Voto: 
5.0 / 10
Autore: 
Paola Andriulo
Genere: 
Etichetta: 
Noisehead/Relapse Records
Anno: 
2008
Line-Up: 

- Roberto García - Lead Vocals
- Eduardo Huertas -  Drums
- Alejandro Suarez -  Lead Guitar
- Javier Suarez -  Bass
- David Suarez -  Lead Guitar

Tracklist: 


01. Whirlwinds And Tornadoes
02. For Time Immortal
05. As She Sleeps
04. Corpse Files
05. My Little Eye
06. Eternal Torment
07. The Fury Within
08. Evil Heredity 9.
09. Poisoned Arrows
10. When It Rains
11. Scar

Enemy of Myself

The Fury

Difficile ricordarsi degli Enemy of myself: la loro poca originalità diventa nemica di se stessi.
Ma partiamo dal principio...Gli enemy of myself provengono da Madrid, e sono dediti ad una sorta di melodic death metal che risente dell’influsso di gruppi come Dark Tranquillity, Soilwork, In Flames.
Un melodic death metal che, però, oltre a risentire di varie influenze,  riesce a parlare poco di sè, riesce a trasmettere molto poco di personale, di peculiare. Purtroppo gli Enemy of myself non sono nè i primi nè gli ultimi musicisti poco originali del panorama metal degli ultimi anni; purtroppo tante sono le band che sperano di restare impresse creando un sound clone di altre band.

Per giustificare questo giudizio poco positivo partiamo proprio dai primi due brani, Whirlwinds And Tornadoes e For Time Immortal: il primo, il biglietto da visita della band spagnola, parte con una voce a metà tra growl, scream fastidioso e, in alcuni momenti del pezzo, anche un timbro più melodico che non dà prova di un’evidente personalità. Lo stesso dicasi a proposito della voce anche nel secondo brano (così come in nell’intero lavoro): è un timbro che non riesce a convincere, che non buca l’amplificatore, un timbro ibrido di influenze che non esplode; il sound, tanto nel primo quanto nel secondo brano, è piatto, monotono, scontato.
As She Sleeps, terzo pezzo, non dice nulla di nuovo: abbastanza orecchiabile musicalmente, peggiorato dallo scream alquanto fastidioso, pezzo troppo lungo per quello che in realtà trasmette (sarebbe stato sufficiente farlo durare 3 minuti anzichè 5).
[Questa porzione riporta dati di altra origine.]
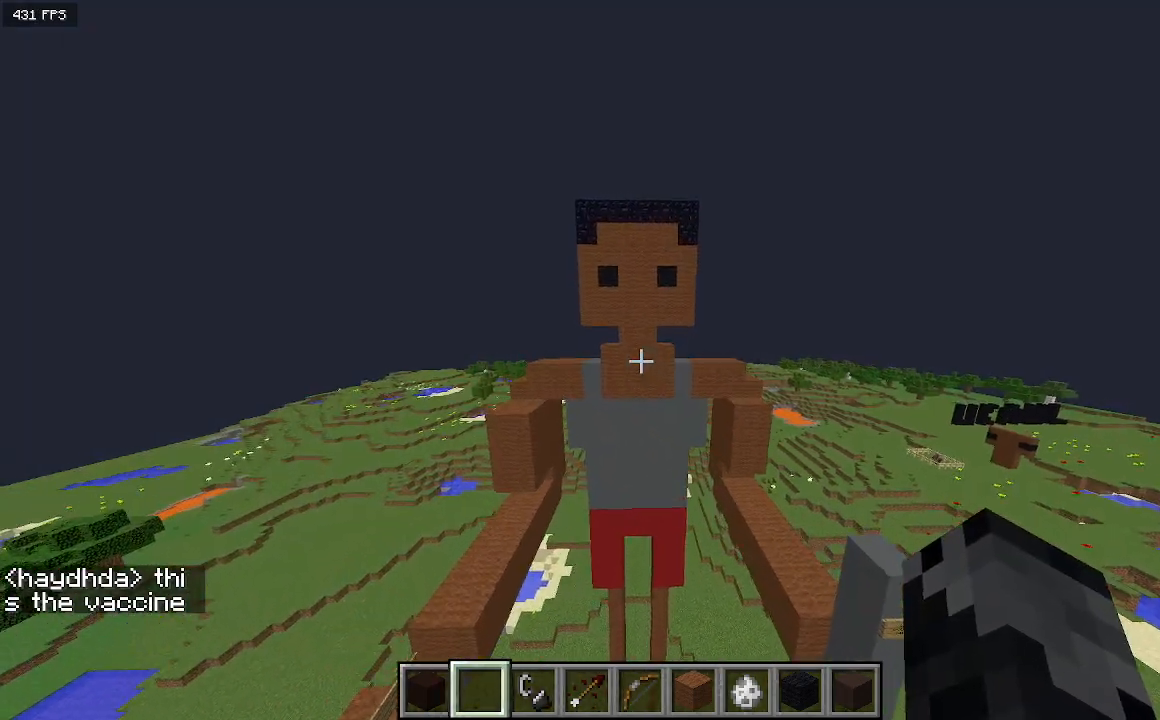
{"keys": ["w"], "events": [[67, "d", "up"], [67, "w", "down"]]}
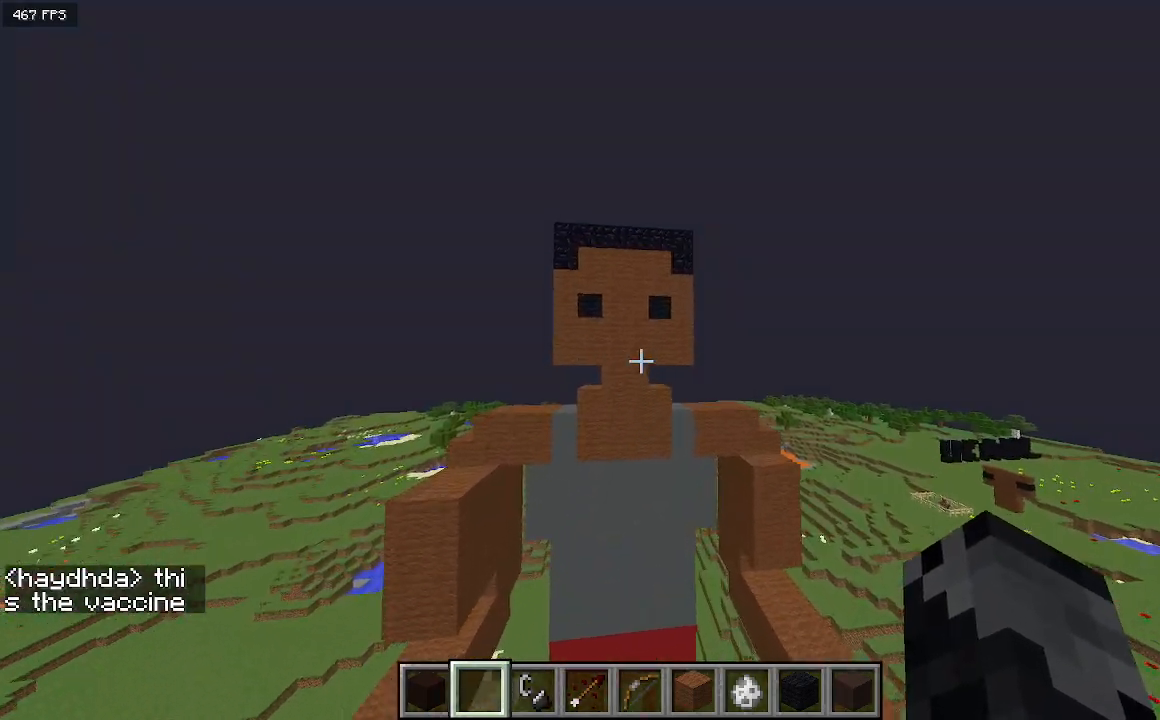
{"keys": [], "events": [[233, "a", "down"], [467, "a", "up"], [467, "w", "up"]]}
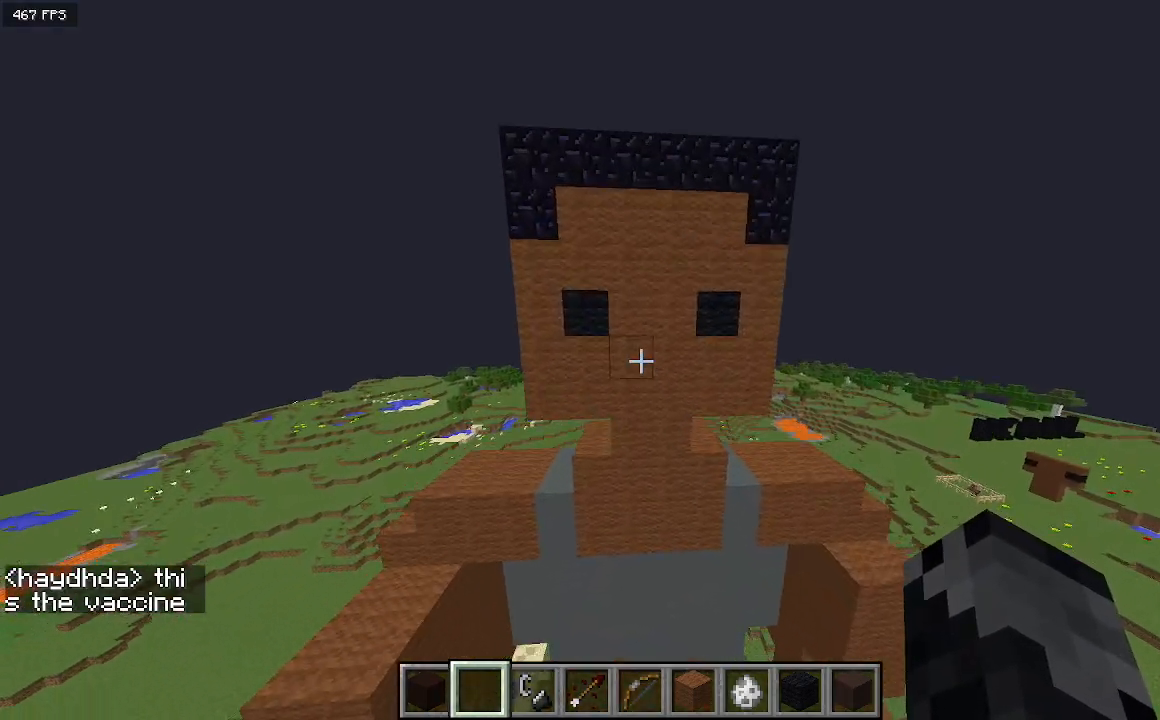
{"keys": ["s"], "events": [[67, "d", "down"], [133, "s", "down"], [367, "d", "up"]]}
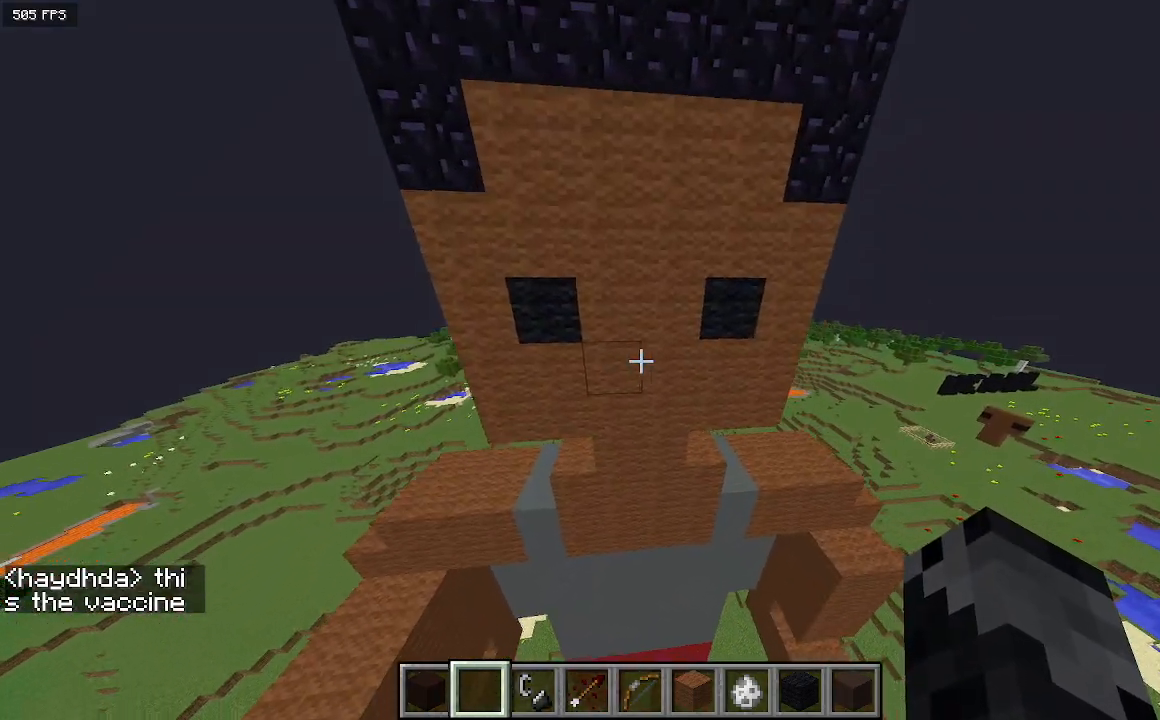
{"keys": ["s"], "events": []}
Personalmente mi sfugge il carattere di The Fury: non è facile trovare qualche pezzo memorabile, qualche aspetto significativo; proseguendo nell’ascolto non ci sono prove di grande creatività da parte della band. Forse tra tutti i brani spicca l’ottavo Evil Heredity: all’inizio sembra quasi allontanarsi dagli altri scontati riff, ed in effetti in generale è un brano più vivace e accattivante rispetto agli altri, è un brano che cattura maggiormente l’attenzione dell’ascoltatore, anche se anche in questo caso probabilmente il messaggio sarebbe stato trasmesso meglio se il brano fosse durato meno. Putroppo sì, The Fury è troppo logorroico, troppo pedante, fino al nono pezzo al primo ascolto pare di sentire un unico pezzo monocorde. Il decimo brano When It Rains, nonostante non sia un capolavoro quanto a fantasia, è comunque una ventata di novità all’interno di The fury: si respira con questo brano un’aria del tutto diversa; anche le influenze cambiano, sembra di essere lontani dal death metal se non fosse per quello scream che riaffora spesso e che purtroppo risulta a volte cacofonico (molto meglio il growl). The Fury mette un punto con Scar, che insieme a When It rains lascia (nonostante la ripetitività del disco) un ricordo vagamente piacevole al pubblico.

Nulla di particolarmente innovativo dunque in The fury, un album con pochi brani accattivanti e poca fantasia, e un esempio di come la ripetitività e la mancanza di creatività possano essere nemiche della musica.